Exposition
Passerelle Centre d’art contemporain accueille l’artiste iranienne Hoda Kashiha (1986, Téhéran) pour sa première exposition monographique institutionnelle en Europe. Développant une peinture pop, oscillant entre un cubisme décomplexé et une veine cartoonesque, Hoda Kashiha assume une œuvre joyeuse au premier abord qui s’avère parfois grave, étrange, et pleine de second degré. Elle utilise souvent l’humour afin de créer un lien intime avec le visiteur ; ce mécanisme lui permet également d’évoquer des sujets forts et sensibles liés au contexte social et au climat politique de son pays natal.

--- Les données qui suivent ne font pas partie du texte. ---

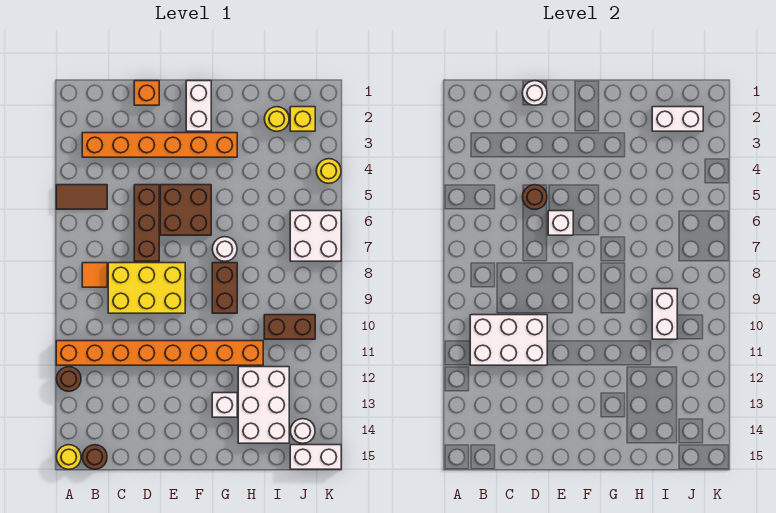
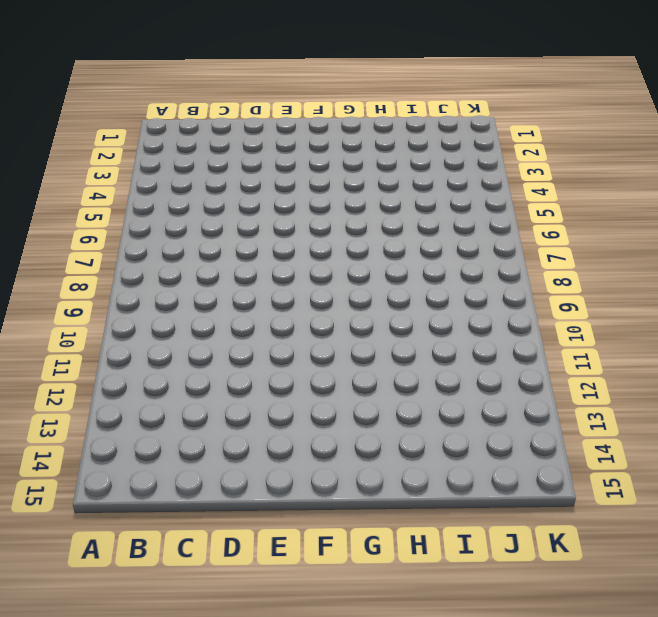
none -> brown 1x2 tile [56,185,107,209]
none -> orange 1x8 brick [56,341,263,365]
none -> brown 1x1 round brick [56,367,81,391]

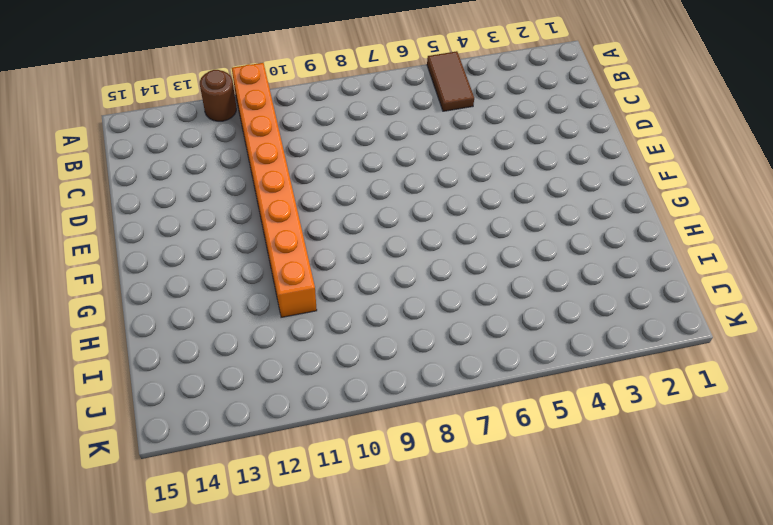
none -> yellow 1x1 round brick [56,445,81,469]
none -> orange 1x6 brick [82,133,237,157]
none -> orange 1x1 tile [82,263,107,287]

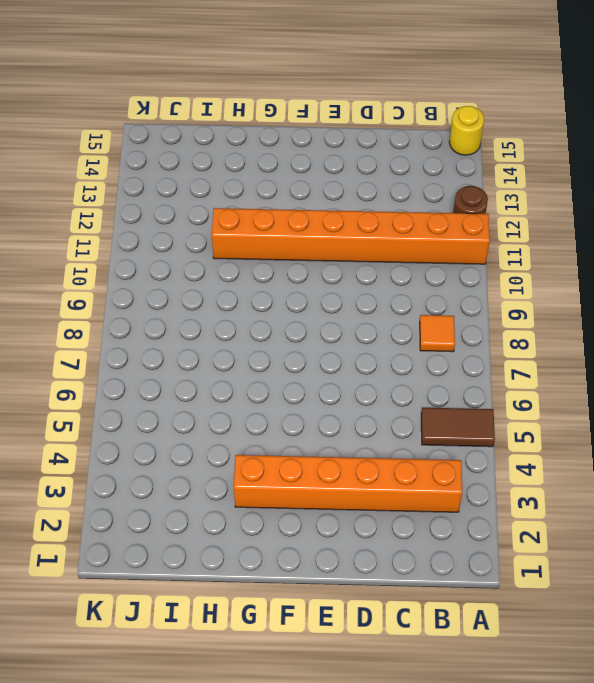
none -> brown 1x1 round brick [82,445,107,469]
none -> yellow 2x3 brick [108,263,185,313]
none -> orange 1x1 brick [134,81,159,105]

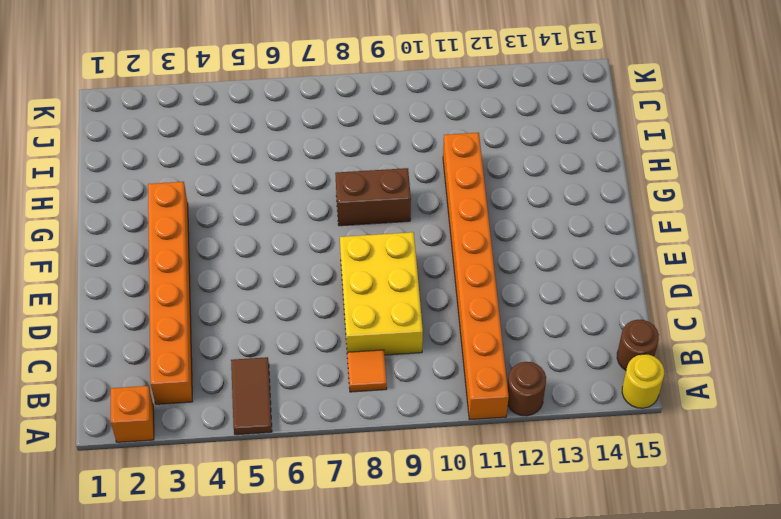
orange 1x1 brick [111,386,154,442] -> orange 1x1 brick moved to [134,81,159,105]
none -> brown 1x3 brick [134,185,159,261]
none -> brown 2x2 brick [160,185,211,235]
none -> white 1x2 brick [186,81,211,131]

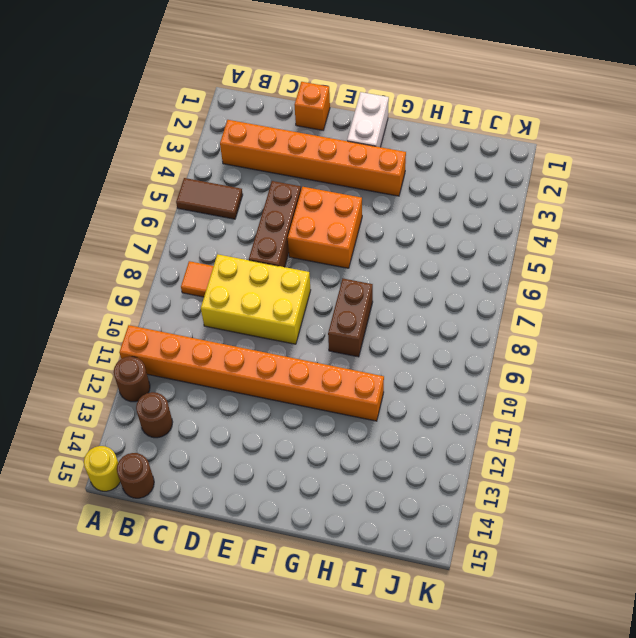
brown 1x1 round brick [136,392,173,438] -> brown 1x1 round brick moved to [522,185,547,209]
orange 2x2 brick [288,187,362,268] -> brown 2x2 brick [160,185,211,235]
none -> white 1x1 round brick [212,237,237,261]
none -> white 1x1 brick [212,393,237,417]
none -> white 2x3 brick [238,367,289,443]

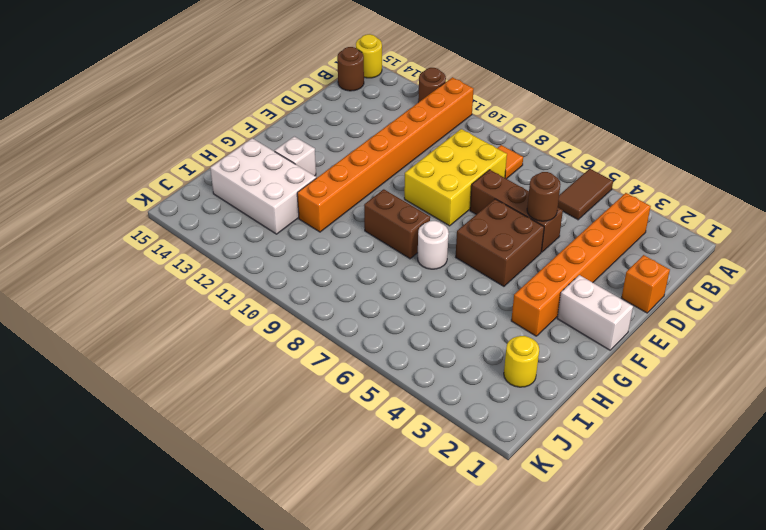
none -> brown 1x2 brick [264,315,315,339]
none -> yellow 1x1 brick [290,107,315,131]
none -> white 2x2 brick [290,211,341,261]

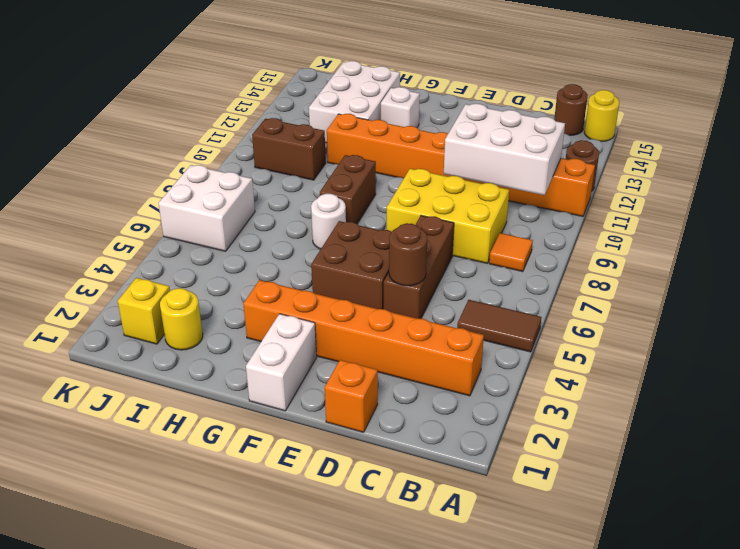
none -> white 1x1 round brick [290,419,315,443]
none -> white 1x2 brick [290,445,341,469]
none -> yellow 1x1 round brick [316,159,341,183]

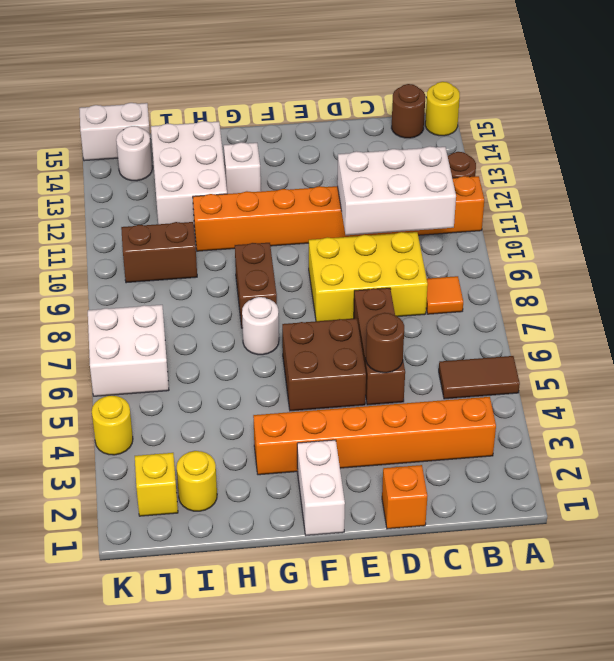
none -> white 1x1 round brick [522,81,547,105]
none -> white 1x1 brick [548,211,573,235]
none -> white 1x2 brick [652,107,703,131]

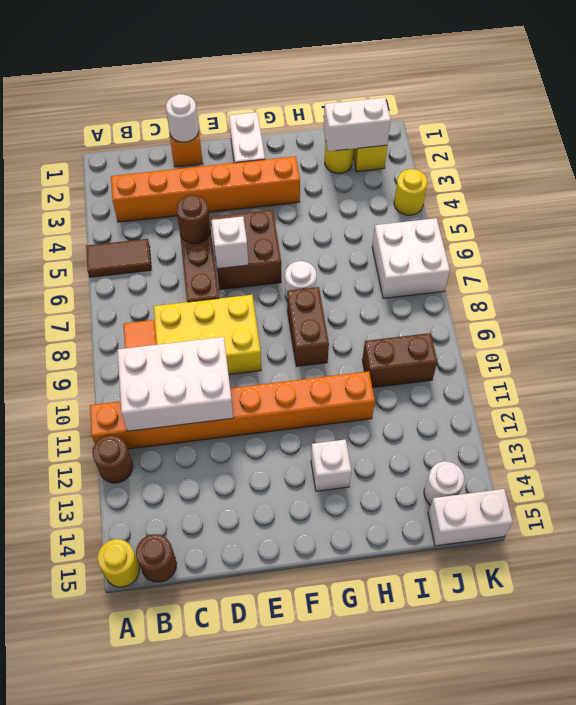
none -> white 2x3 brick [238,367,289,443]
none -> white 1x2 brick [652,289,677,339]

Ses peintures traitent néanmoins de grands sujets contemporains sans frontières tels que les questions de genre et de la place de la femme dans la société. Elle déclarait récemment dans Maake Magazine que « mes peintures ne sont pas conformes aux normes de genre. La signification du masculin et du féminin, ainsi que leurs rôles et comportements sont un concept fluide qui change constamment entre les personnages de mes peintures. ». Chez Hoda Kashiha, les protagonistes militent sans le dire, vivent de différences sans fard et demeurent résolument optimistes.
Ses œuvres sont souvent construites comme des sortes de collages. Différentes couches se superposent, des formes découpées apparaissent tandis que des images sont modifiées par le dessin et l’ordinateur. Cette manière de fragmenter les motifs provoque un dynamisme et une vitalité débordante, comme si les toiles cherchaient à nous empoigner et nous secouer ; à l’instar de la première peinture du parcours barrée du texte « AAAaaa », une dispute visuelle si bruyante !
L’exposition s’articule autour de deux importantes séries récentes : I’m Here, I’m not Here et In appreciation of Blinking. Dans I’m Here, I’m not Here [Je suis là, je ne suis pas là], Hoda Kashiha répète le même motif d’une jeune femme joyeuse jusqu’à l’épuisement. Dans chaque toile, le corps est recouvert d’une marque rouge, d’une forme noire ou est déformé. Cette série montre comment nous pouvons être effacés, exécutés ou censurés par un pouvoir et la mort. Elle interroge également notre capacité à croire en l’existence de quelque chose ou de quelqu’un : si nous ne sommes pas capables de voir, alors cette « chose » n’existe pas. Des peintures autoportées, In appreciation of Blinking [En reconnaissance de cligner des yeux], disposées au centre de l’espace d’exposition, fonctionnent d’une manière similaire. Pour cette installation de 8 toiles, Hoda Kashiha observe le phénomène inévitable du clignement des yeux. Alternant entre noirceur et monde coloré, elle capture des moments et des sentiments paradoxaux de notre quotidien : amour et mort, jalousie et plénitude ou encore torture et bonheur. Le regard, les yeux, la confrontation entre sujet et spectateur sont omniprésents dans ses œuvres, comme si ces dernières scrutaient et sondaient les visiteurs, ou comme si nous étions épiés en permanence dans le monde contemporain. Ne sommes-nous pas constamment suivi.e.s par nos téléphones, enregistrés par les GAFA – les géants du web ? L’univers digital et les réseaux sociaux sont d’ailleurs de grandes inspirations pour l’artiste : des images pixellisés de type rétrogaming côtoient des formes d’émoticônes – des petites représentations graphiques stylisées et symboliques d’une émotion. Avec son foisonnement de couleurs et de formes, Hoda Kashiha réussit un mélange détonant des genres où Picasso furète sur le jeu vidéo Minecraft et les normes du passé explosent gaiement.